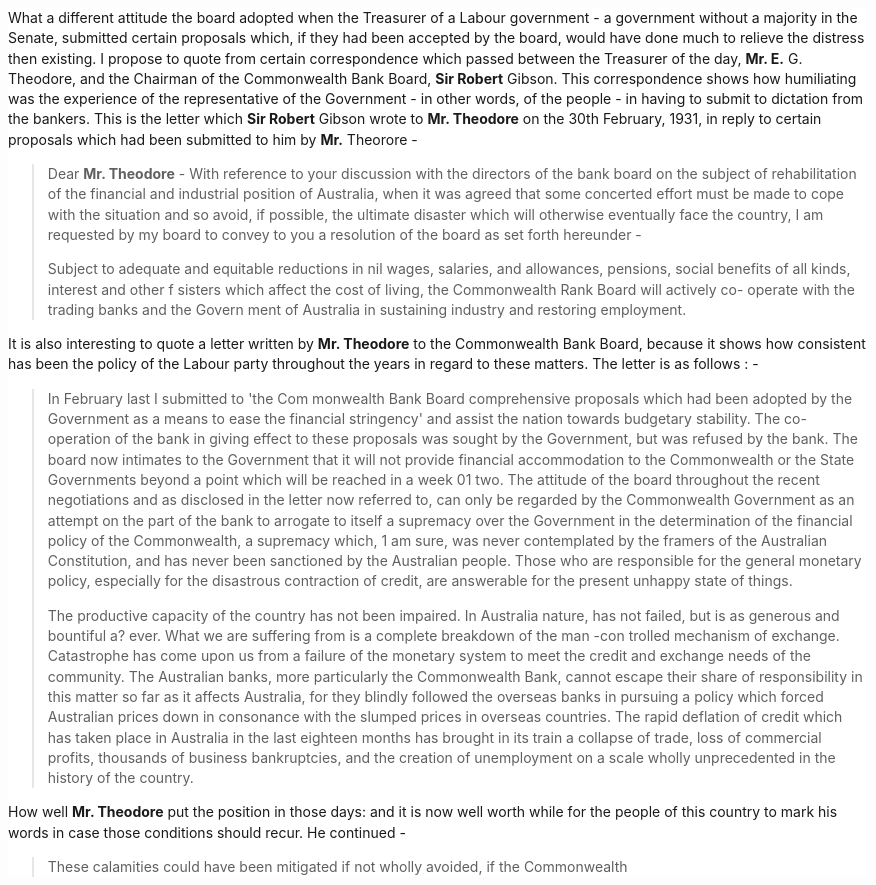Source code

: What a different attitude the board adopted when the Treasurer of a Labour government - a government without a majority in the Senate, submitted certain proposals which, if they had been accepted by the board, would have done much to relieve the distress then existing. I propose to quote from certain correspondence which passed between the Treasurer of the day,  **Mr. E.**  G. Theodore, and the  Chairman  of the Commonwealth Bank Board,  **Sir Robert**  Gibson. This correspondence shows how humiliating was the experience of the representative of the Government - in other words, of the people - in having to submit to dictation from the bankers. This is the letter which  **Sir Robert**  Gibson wrote to  **Mr. Theodore**  on the 30th February, 1931, in reply to certain proposals which had been submitted to him by  **Mr.**  Theorore  - 

  >Dear  **Mr. Theodore**  - With reference to your discussion with the directors of the bank board on the subject of rehabilitation of the financial and industrial position of Australia, when it was agreed that some concerted effort must be made to cope with the situation and so avoid, if possible, the ultimate disaster which will otherwise eventually face the country, I am requested by my board to convey to you a resolution of the board as set forth hereunder - 
  >
  >Subject to adequate and equitable reductions in nil wages, salaries, and allowances, pensions, social benefits of all kinds, interest and other f sisters which affect the cost of living, the Commonwealth Rank Board will actively co- operate with the trading banks and the Govern ment of Australia in sustaining industry and restoring employment. 

It is also interesting to quote a letter written by  **Mr. Theodore**  to the Commonwealth Bank Board, because it shows how consistent has been the policy of the Labour party throughout the years in regard to these matters. The letter is as follows : - 

  >In February last I submitted to 'the Com monwealth Bank Board comprehensive proposals which had been adopted by the Government as a means to ease the financial stringency' and assist the nation towards budgetary stability. The co-operation of the bank in giving effect to these proposals was sought by the Government, but was refused by the bank. The board now intimates to the Government that it will not provide financial accommodation to the Commonwealth or the State Governments beyond a point which will be reached in a week  01  two. The attitude of the board throughout the recent negotiations and as disclosed in the letter now referred to, can only be regarded by the Commonwealth Government as an attempt on the part of the bank to  arrogate  to itself a supremacy over the Government in the determination of the financial policy of the Commonwealth, a supremacy which, 1 am sure, was never contemplated by the  framers  of the Australian Constitution, and has never been sanctioned by the Australian people. Those who are responsible for the general monetary policy, especially for the disastrous contraction of credit, are answerable for the present unhappy state of things. 
  >
  >The productive capacity of the country  has  not been impaired. In Australia nature, has not failed, but is as generous and bountiful a? ever. What we are suffering from is a complete breakdown of the man -con trolled mechanism of exchange. Catastrophe has come upon us from a failure of the monetary system to meet the credit and exchange needs of the community. The Australian banks, more particularly the Commonwealth Bank, cannot escape their share of responsibility in this matter so far as it affects Australia, for they blindly followed the overseas banks in pursuing a policy which forced Australian prices down in consonance with the slumped prices in overseas countries. The rapid deflation of credit which has taken place in Australia in the last eighteen months has brought in its train a collapse of trade, loss of commercial profits, thousands of business bankruptcies, and the creation of unemployment on a scale wholly unprecedented in the history of the country. 

How well  **Mr. Theodore**  put the position in those days: and it is now well worth while for the people of this country to mark his words in case those conditions should recur. He continued - 

  >These calamities could have been mitigated if not wholly avoided, if the Commonwealth 
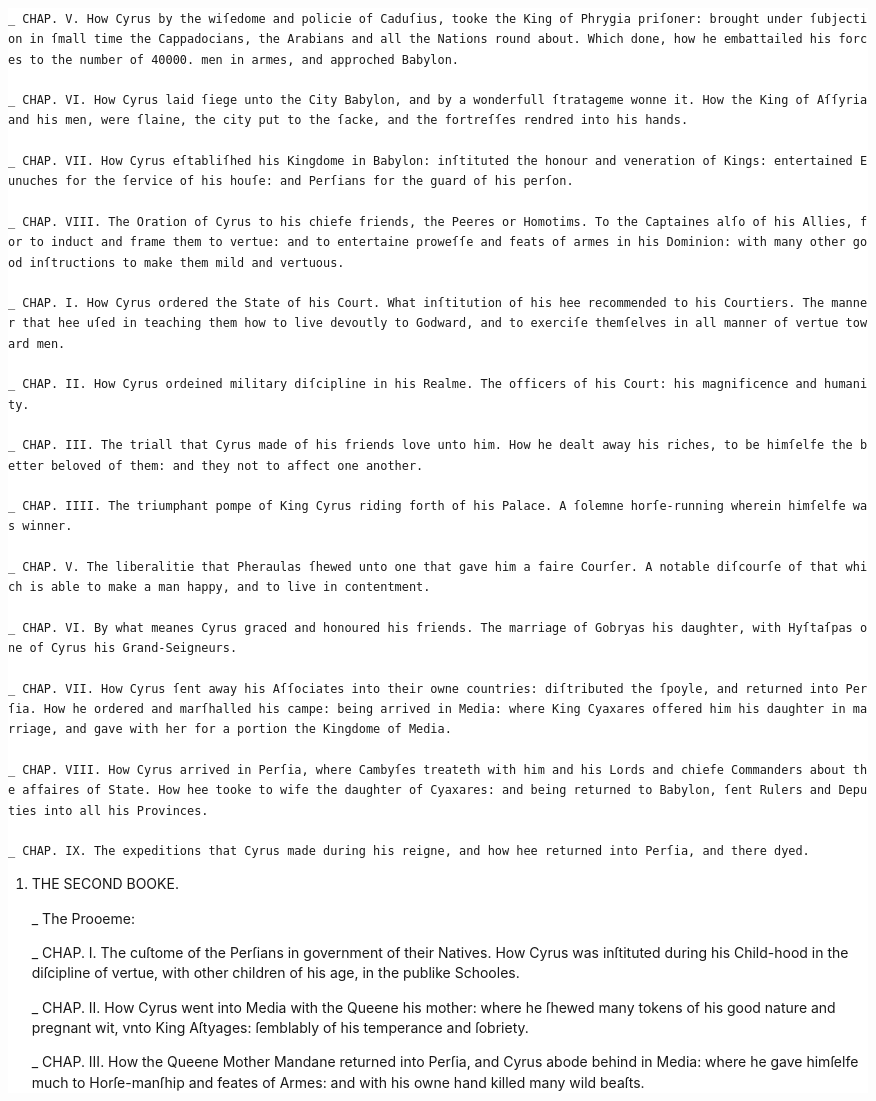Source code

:     _ CHAP. V. How Cyrus by the wiſedome and policie of Caduſius, tooke the King of Phrygia priſoner: brought under ſubjection in ſmall time the Cappadocians, the Arabians and all the Nations round about. Which done, how he embattailed his forces to the number of 40000. men in armes, and approched Babylon.

    _ CHAP. VI. How Cyrus laid ſiege unto the City Babylon, and by a wonderfull ſtratageme wonne it. How the King of Aſſyria and his men, were ſlaine, the city put to the ſacke, and the fortreſſes rendred into his hands.

    _ CHAP. VII. How Cyrus eſtabliſhed his Kingdome in Babylon: inſtituted the honour and veneration of Kings: entertained Eunuches for the ſervice of his houſe: and Perſians for the guard of his perſon.

    _ CHAP. VIII. The Oration of Cyrus to his chiefe friends, the Peeres or Homotims. To the Captaines alſo of his Allies, for to induct and frame them to vertue: and to entertaine proweſſe and feats of armes in his Dominion: with many other good inſtructions to make them mild and vertuous.

    _ CHAP. I. How Cyrus ordered the State of his Court. What inſtitution of his hee recommended to his Courtiers. The manner that hee uſed in teaching them how to live devoutly to Godward, and to exerciſe themſelves in all manner of vertue toward men.

    _ CHAP. II. How Cyrus ordeined military diſcipline in his Realme. The officers of his Court: his magnificence and humanity.

    _ CHAP. III. The triall that Cyrus made of his friends love unto him. How he dealt away his riches, to be himſelfe the better beloved of them: and they not to affect one another.

    _ CHAP. IIII. The triumphant pompe of King Cyrus riding forth of his Palace. A ſolemne horſe-running wherein himſelfe was winner.

    _ CHAP. V. The liberalitie that Pheraulas ſhewed unto one that gave him a faire Courſer. A notable diſcourſe of that which is able to make a man happy, and to live in contentment.

    _ CHAP. VI. By what meanes Cyrus graced and honoured his friends. The marriage of Gobryas his daughter, with Hyſtaſpas one of Cyrus his Grand-Seigneurs.

    _ CHAP. VII. How Cyrus ſent away his Aſſociates into their owne countries: diſtributed the ſpoyle, and returned into Perſia. How he ordered and marſhalled his campe: being arrived in Media: where King Cyaxares offered him his daughter in marriage, and gave with her for a portion the Kingdome of Media.

    _ CHAP. VIII. How Cyrus arrived in Perſia, where Cambyſes treateth with him and his Lords and chiefe Commanders about the affaires of State. How hee tooke to wife the daughter of Cyaxares: and being returned to Babylon, ſent Rulers and Deputies into all his Provinces.

    _ CHAP. IX. The expeditions that Cyrus made during his reigne, and how hee returned into Perſia, and there dyed.

1. THE SECOND BOOKE.

    _ The Prooeme:

    _ CHAP. I. The cuſtome of the Perſians in government of their Natives. How Cyrus was inſtituted during his Child-hood in the diſcipline of vertue, with other children of his age, in the publike Schooles.

    _ CHAP. II. How Cyrus went into Media with the Queene his mother: where he ſhewed many tokens of his good nature and pregnant wit, vnto King Aſtyages: ſemblably of his temperance and ſobriety.

    _ CHAP. III. How the Queene Mother Mandane returned into Perſia, and Cyrus abode behind in Media: where he gave himſelfe much to Horſe-manſhip and feates of Armes: and with his owne hand killed many wild beaſts.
☆ ☆ ☆
[EXERCISE REQUIREMENTS]
Scan the lines above, and whenever one holds the string "Perſians", copy it.

[EXERCISE RESPONSE]
    _ CHAP. VII. How Cyrus eſtabliſhed his Kingdome in Babylon: inſtituted the honour and veneration of Kings: entertained Eunuches for the ſervice of his houſe: and Perſians for the guard of his perſon.
    _ CHAP. I. The cuſtome of the Perſians in government of their Natives. How Cyrus was inſtituted during his Child-hood in the diſcipline of vertue, with other children of his age, in the publike Schooles.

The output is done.